科学技術・学術審議会への諮問について

19文科振第553号
平成19年10月18日
文部科学大臣 渡海紀三朗

科学技術・学術審議会

 

次に掲げる事項について、理由を添えて諮問します。
長期的展望に立つ脳科学研究の基本的構想及び推進方策について

(理由)

我が国においては、社会が高齢化し、多様化・複雑化も進む中で、精神・神経疾患や心に問題を抱える人の数の著しい増加が大きな社会問題となっている。脳は認知、記憶、思考、情動、意志等を司り、その研究は、真に人間を理解するための科学的基盤を与え、心の理解や人類社会の調和と発展につながる科学的価値の高い成果を生み出すとともに、こうした社会問題の解決に資するものと期待される。

また、近年、ヒトゲノムの全塩基配列の解読による分子生物学の進展、情報科学及び脳機能計測技術の進歩など、脳科学研究を大きく進展させる手段が発達してきた。

▶ _データ_
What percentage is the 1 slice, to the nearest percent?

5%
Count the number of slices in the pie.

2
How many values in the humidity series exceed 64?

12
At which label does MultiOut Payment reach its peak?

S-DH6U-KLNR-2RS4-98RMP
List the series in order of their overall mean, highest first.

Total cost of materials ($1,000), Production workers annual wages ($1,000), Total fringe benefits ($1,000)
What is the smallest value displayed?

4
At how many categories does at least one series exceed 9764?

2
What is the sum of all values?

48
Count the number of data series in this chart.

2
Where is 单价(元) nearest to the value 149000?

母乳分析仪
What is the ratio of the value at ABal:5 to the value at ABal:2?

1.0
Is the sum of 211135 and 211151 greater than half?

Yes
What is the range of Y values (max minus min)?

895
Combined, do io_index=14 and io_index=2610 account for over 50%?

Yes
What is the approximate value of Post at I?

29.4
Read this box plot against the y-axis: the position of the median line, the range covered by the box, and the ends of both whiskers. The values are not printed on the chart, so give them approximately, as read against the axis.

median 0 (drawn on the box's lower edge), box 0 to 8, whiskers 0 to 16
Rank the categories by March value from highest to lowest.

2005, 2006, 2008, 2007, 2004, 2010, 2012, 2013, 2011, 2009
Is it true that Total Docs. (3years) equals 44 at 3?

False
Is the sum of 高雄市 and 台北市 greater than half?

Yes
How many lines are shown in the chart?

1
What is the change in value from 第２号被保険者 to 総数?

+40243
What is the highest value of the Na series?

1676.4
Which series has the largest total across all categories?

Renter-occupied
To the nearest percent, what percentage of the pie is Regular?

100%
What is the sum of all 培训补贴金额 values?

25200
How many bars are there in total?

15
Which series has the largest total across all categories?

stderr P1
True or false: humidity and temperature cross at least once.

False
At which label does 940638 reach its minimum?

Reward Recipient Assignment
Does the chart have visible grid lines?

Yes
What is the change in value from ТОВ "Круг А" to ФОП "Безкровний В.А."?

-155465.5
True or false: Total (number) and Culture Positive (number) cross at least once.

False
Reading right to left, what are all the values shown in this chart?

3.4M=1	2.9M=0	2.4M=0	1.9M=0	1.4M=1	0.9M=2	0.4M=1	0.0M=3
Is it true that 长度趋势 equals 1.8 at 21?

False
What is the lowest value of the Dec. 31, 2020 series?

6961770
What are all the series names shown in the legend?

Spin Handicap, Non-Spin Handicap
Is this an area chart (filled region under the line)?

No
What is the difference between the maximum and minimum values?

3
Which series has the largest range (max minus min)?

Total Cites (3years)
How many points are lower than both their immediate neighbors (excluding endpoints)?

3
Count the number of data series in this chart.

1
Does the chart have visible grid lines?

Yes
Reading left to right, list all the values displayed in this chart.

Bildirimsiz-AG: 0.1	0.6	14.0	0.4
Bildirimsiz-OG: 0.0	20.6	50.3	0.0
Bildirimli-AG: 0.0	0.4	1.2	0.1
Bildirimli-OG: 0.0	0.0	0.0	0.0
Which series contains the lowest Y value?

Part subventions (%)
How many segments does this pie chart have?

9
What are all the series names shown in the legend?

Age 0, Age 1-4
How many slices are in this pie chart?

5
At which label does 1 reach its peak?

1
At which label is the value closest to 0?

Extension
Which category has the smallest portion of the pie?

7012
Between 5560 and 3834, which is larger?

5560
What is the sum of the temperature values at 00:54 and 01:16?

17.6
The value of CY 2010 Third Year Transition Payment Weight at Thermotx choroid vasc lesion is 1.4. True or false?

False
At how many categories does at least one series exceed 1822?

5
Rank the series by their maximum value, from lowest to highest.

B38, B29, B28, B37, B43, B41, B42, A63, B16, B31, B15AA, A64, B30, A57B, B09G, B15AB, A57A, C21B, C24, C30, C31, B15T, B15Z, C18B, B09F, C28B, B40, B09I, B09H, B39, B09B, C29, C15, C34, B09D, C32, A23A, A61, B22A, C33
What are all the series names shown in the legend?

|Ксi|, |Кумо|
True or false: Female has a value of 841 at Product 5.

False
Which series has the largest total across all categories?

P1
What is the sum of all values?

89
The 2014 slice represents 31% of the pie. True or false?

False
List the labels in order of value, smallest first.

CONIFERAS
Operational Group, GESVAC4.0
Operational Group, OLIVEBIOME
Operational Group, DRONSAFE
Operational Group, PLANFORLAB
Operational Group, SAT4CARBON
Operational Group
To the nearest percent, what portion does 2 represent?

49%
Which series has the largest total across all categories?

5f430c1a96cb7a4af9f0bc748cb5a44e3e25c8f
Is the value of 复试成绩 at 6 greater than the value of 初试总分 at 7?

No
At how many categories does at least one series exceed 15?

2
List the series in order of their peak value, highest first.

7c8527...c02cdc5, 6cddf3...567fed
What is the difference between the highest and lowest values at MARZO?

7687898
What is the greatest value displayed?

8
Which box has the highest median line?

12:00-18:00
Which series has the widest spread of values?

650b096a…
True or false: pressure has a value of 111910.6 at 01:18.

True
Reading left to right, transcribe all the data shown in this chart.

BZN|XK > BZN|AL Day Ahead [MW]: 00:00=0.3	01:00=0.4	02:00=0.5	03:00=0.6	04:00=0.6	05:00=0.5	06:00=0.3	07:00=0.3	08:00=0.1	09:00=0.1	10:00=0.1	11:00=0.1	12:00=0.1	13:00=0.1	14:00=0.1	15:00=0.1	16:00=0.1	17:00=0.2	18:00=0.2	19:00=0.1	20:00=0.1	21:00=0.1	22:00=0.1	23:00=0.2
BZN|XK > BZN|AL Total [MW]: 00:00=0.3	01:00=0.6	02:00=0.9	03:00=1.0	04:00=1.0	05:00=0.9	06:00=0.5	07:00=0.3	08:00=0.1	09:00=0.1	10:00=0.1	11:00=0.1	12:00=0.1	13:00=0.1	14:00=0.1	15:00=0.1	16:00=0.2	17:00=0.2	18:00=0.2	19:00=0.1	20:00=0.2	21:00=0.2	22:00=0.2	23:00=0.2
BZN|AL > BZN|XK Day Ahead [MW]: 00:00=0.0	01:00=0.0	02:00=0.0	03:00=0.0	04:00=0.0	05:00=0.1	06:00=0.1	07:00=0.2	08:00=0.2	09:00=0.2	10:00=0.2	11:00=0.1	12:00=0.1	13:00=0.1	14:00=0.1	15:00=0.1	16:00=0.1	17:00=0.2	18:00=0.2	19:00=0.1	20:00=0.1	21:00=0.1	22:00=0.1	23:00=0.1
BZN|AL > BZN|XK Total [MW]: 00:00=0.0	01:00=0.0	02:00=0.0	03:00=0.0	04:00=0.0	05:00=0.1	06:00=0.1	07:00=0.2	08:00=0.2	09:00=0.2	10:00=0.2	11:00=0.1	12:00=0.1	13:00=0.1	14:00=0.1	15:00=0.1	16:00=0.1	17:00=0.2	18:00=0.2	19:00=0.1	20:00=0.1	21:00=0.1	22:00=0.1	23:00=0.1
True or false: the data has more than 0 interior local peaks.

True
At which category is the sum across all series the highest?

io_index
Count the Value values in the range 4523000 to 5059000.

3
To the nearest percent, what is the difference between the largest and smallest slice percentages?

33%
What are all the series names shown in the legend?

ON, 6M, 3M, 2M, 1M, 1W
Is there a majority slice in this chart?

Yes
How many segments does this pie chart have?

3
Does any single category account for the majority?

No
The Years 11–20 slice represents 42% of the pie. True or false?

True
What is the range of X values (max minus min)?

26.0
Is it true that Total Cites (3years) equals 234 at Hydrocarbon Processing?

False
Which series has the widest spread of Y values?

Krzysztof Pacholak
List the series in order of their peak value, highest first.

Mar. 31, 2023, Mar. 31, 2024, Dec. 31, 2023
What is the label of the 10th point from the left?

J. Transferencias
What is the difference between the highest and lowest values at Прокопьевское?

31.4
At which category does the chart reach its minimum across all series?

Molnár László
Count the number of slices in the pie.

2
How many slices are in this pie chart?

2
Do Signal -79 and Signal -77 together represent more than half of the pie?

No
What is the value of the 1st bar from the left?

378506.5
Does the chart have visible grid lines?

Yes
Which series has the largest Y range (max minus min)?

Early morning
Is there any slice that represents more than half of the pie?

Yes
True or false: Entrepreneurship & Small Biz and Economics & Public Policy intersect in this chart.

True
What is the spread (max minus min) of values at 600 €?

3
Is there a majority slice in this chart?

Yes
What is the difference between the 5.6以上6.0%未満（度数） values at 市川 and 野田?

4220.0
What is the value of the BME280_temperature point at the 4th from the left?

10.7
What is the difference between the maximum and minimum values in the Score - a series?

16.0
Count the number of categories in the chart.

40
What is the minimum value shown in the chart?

▶ _作業一覧_
a - 諮問文のうち、「次に掲げる事項について、理由を添えて諮問します。」を含む語句で始まり「決に資するものと期待される。」で終わる部分を、「脳科学研究」を「神経科学研究」に改めて書き直してください。
b - 諮問文について、次の問いに答えてください。
(i) 諮問の日付はいつですか。
(ii) 諮問を行った文部科学大臣の氏名は何ですか。
(iii) 脳が司るものとして挙げられているのは何ですか。
c - 脳科学研究に関する諮問文を、最後の文の後から書き継いでください。

▶ _作業別の解答_
a -
次に掲げる事項について、理由を添えて諮問します。
長期的展望に立つ神経科学研究の基本的構想及び推進方策について

(理由)

我が国においては、社会が高齢化し、多様化・複雑化も進む中で、精神・神経疾患や心に問題を抱える人の数の著しい増加が大きな社会問題となっている。脳は認知、記憶、思考、情動、意志等を司り、その研究は、真に人間を理解するための科学的基盤を与え、心の理解や人類社会の調和と発展につながる科学的価値の高い成果を生み出すとともに、こうした社会問題の解決に資するものと期待される。

b -
(i) 平成19年10月18日です。
(ii) 渡海紀三朗です。
(iii) 認知、記憶、思考、情動、意志等です。

c -
このため、脳科学研究を進めることにより、記憶や学習などの脳機能の解明、精神・神経疾患の病因解明や予防・治療法の開発、脳からの情報で制御される身体補助具の開発等が可能となってきている。

こうしたことから、脳科学の研究開発を重点的に進め、成果を社会に還元する必要がある。一方で、脳科学研究は社会への影響が大きいことも予想されることから、倫理的側面など社会との調和に配慮しつつ研究を進めていくことが不可欠である。

このような状況を踏まえ、我が国における脳科学研究を戦略的に推進するため、その体制整備の在り方、人文・社会科学との融合、さらには大学等における研究体制等を含めた長期的展望に立つ脳科学研究の基本的構想及び推進方策を策定する必要がある。